(Request)
Please copy each of the following records line for line, with every character kept unchanged.

(Data shown)
########################################

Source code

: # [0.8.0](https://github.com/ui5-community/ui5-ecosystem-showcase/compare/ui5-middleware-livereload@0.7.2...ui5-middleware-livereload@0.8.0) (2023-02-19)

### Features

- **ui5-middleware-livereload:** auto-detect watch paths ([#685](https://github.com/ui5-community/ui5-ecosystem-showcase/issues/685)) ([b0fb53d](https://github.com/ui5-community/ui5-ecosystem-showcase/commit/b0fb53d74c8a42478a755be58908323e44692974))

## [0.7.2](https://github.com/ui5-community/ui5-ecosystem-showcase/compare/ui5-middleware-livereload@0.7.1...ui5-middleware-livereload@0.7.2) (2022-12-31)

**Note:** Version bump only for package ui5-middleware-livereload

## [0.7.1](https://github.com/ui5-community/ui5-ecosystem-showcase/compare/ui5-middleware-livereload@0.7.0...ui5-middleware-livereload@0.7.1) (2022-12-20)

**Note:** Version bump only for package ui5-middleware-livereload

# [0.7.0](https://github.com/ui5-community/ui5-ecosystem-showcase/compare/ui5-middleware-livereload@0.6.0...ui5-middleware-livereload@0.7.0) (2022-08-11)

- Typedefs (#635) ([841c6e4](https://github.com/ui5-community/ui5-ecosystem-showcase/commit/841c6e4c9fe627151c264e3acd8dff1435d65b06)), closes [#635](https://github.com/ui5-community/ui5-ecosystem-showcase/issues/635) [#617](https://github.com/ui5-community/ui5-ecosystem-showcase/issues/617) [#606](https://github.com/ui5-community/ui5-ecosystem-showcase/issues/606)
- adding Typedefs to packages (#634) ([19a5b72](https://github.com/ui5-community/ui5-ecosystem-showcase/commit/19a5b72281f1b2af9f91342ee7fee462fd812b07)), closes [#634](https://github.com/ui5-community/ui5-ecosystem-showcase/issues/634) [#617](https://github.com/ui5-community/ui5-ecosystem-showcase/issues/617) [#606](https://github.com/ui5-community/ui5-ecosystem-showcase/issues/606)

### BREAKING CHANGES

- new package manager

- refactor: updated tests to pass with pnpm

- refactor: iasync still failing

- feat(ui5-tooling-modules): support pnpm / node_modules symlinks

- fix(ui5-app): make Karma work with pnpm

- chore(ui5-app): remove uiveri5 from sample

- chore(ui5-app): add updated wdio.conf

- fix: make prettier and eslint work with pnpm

########################################

(Task answer)
Source code

: # [0.8.0](https://github.com/ui5-community/ui5-ecosystem-showcase/compare/ui5-middleware-livereload@0.7.2...ui5-middleware-livereload@0.8.0) (2023-02-19)

### Features

- **ui5-middleware-livereload:** auto-detect watch paths ([#685](https://github.com/ui5-community/ui5-ecosystem-showcase/issues/685)) ([b0fb53d](https://github.com/ui5-community/ui5-ecosystem-showcase/commit/b0fb53d74c8a42478a755be58908323e44692974))

## [0.7.2](https://github.com/ui5-community/ui5-ecosystem-showcase/compare/ui5-middleware-livereload@0.7.1...ui5-middleware-livereload@0.7.2) (2022-12-31)

**Note:** Version bump only for package ui5-middleware-livereload

## [0.7.1](https://github.com/ui5-community/ui5-ecosystem-showcase/compare/ui5-middleware-livereload@0.7.0...ui5-middleware-livereload@0.7.1) (2022-12-20)

**Note:** Version bump only for package ui5-middleware-livereload

# [0.7.0](https://github.com/ui5-community/ui5-ecosystem-showcase/compare/ui5-middleware-livereload@0.6.0...ui5-middleware-livereload@0.7.0) (2022-08-11)

- Typedefs (#635) ([841c6e4](https://github.com/ui5-community/ui5-ecosystem-showcase/commit/841c6e4c9fe627151c264e3acd8dff1435d65b06)), closes [#635](https://github.com/ui5-community/ui5-ecosystem-showcase/issues/635) [#617](https://github.com/ui5-community/ui5-ecosystem-showcase/issues/617) [#606](https://github.com/ui5-community/ui5-ecosystem-showcase/issues/606)
- adding Typedefs to packages (#634) ([19a5b72](https://github.com/ui5-community/ui5-ecosystem-showcase/commit/19a5b72281f1b2af9f91342ee7fee462fd812b07)), closes [#634](https://github.com/ui5-community/ui5-ecosystem-showcase/issues/634) [#617](https://github.com/ui5-community/ui5-ecosystem-showcase/issues/617) [#606](https://github.com/ui5-community/ui5-ecosystem-showcase/issues/606)

### BREAKING CHANGES

- new package manager

- refactor: updated tests to pass with pnpm

- refactor: iasync still failing

- feat(ui5-tooling-modules): support pnpm / node_modules symlinks

- fix(ui5-app): make Karma work with pnpm

- chore(ui5-app): remove uiveri5 from sample

- chore(ui5-app): add updated wdio.conf

- fix: make prettier and eslint work with pnpm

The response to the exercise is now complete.